Stored items from a collection:
################
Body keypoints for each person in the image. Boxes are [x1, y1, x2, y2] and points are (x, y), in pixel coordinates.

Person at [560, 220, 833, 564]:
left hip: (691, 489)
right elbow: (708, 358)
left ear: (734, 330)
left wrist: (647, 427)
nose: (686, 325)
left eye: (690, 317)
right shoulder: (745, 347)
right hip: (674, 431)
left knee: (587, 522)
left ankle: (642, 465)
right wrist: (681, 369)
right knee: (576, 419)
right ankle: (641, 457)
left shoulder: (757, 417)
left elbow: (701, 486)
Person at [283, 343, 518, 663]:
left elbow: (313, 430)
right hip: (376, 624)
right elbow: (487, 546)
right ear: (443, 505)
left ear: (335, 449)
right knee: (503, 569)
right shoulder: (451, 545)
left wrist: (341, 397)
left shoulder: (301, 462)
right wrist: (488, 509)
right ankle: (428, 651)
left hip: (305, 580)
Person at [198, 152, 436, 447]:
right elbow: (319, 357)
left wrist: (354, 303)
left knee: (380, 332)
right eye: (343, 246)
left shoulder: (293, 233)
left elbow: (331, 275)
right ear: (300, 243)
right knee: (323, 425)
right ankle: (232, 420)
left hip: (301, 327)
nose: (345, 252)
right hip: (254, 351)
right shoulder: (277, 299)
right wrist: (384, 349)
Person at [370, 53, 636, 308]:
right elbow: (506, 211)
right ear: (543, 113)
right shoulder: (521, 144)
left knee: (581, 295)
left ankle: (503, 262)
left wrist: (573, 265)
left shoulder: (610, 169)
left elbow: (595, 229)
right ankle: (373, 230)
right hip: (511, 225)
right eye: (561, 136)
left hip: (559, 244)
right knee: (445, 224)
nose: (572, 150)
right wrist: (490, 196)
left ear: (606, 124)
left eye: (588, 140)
################
--- DIRECTIONS FOR THIS TASK ---
Only an exact retyping of the full data will do.

--- RESPONSE TO THE EXERCISE ---
Body keypoints for each person in the image. Boxes are [x1, y1, x2, y2] and points are (x, y), in pixel coordinates.

Person at [560, 220, 833, 564]:
left hip: (691, 489)
right elbow: (708, 358)
left ear: (734, 330)
left wrist: (647, 427)
nose: (686, 325)
left eye: (690, 317)
right shoulder: (745, 347)
right hip: (674, 431)
left knee: (587, 522)
left ankle: (642, 465)
right wrist: (681, 369)
right knee: (576, 419)
right ankle: (641, 457)
left shoulder: (757, 417)
left elbow: (701, 486)
Person at [283, 343, 518, 663]:
left elbow: (313, 430)
right hip: (376, 624)
right elbow: (487, 546)
right ear: (443, 505)
left ear: (335, 449)
right knee: (503, 569)
right shoulder: (451, 545)
left wrist: (341, 397)
left shoulder: (301, 462)
right wrist: (488, 509)
right ankle: (428, 651)
left hip: (305, 580)
Person at [198, 152, 436, 447]:
right elbow: (319, 357)
left wrist: (354, 303)
left knee: (380, 332)
right eye: (343, 246)
left shoulder: (293, 233)
left elbow: (331, 275)
right ear: (300, 243)
right knee: (323, 425)
right ankle: (232, 420)
left hip: (301, 327)
nose: (345, 252)
right hip: (254, 351)
right shoulder: (277, 299)
right wrist: (384, 349)
Person at [370, 53, 636, 308]:
right elbow: (506, 211)
right ear: (543, 113)
right shoulder: (521, 144)
left knee: (581, 295)
left ankle: (503, 262)
left wrist: (573, 265)
left shoulder: (610, 169)
left elbow: (595, 229)
right ankle: (373, 230)
right hip: (511, 225)
right eye: (561, 136)
left hip: (559, 244)
right knee: (445, 224)
nose: (572, 150)
right wrist: (490, 196)
left ear: (606, 124)
left eye: (588, 140)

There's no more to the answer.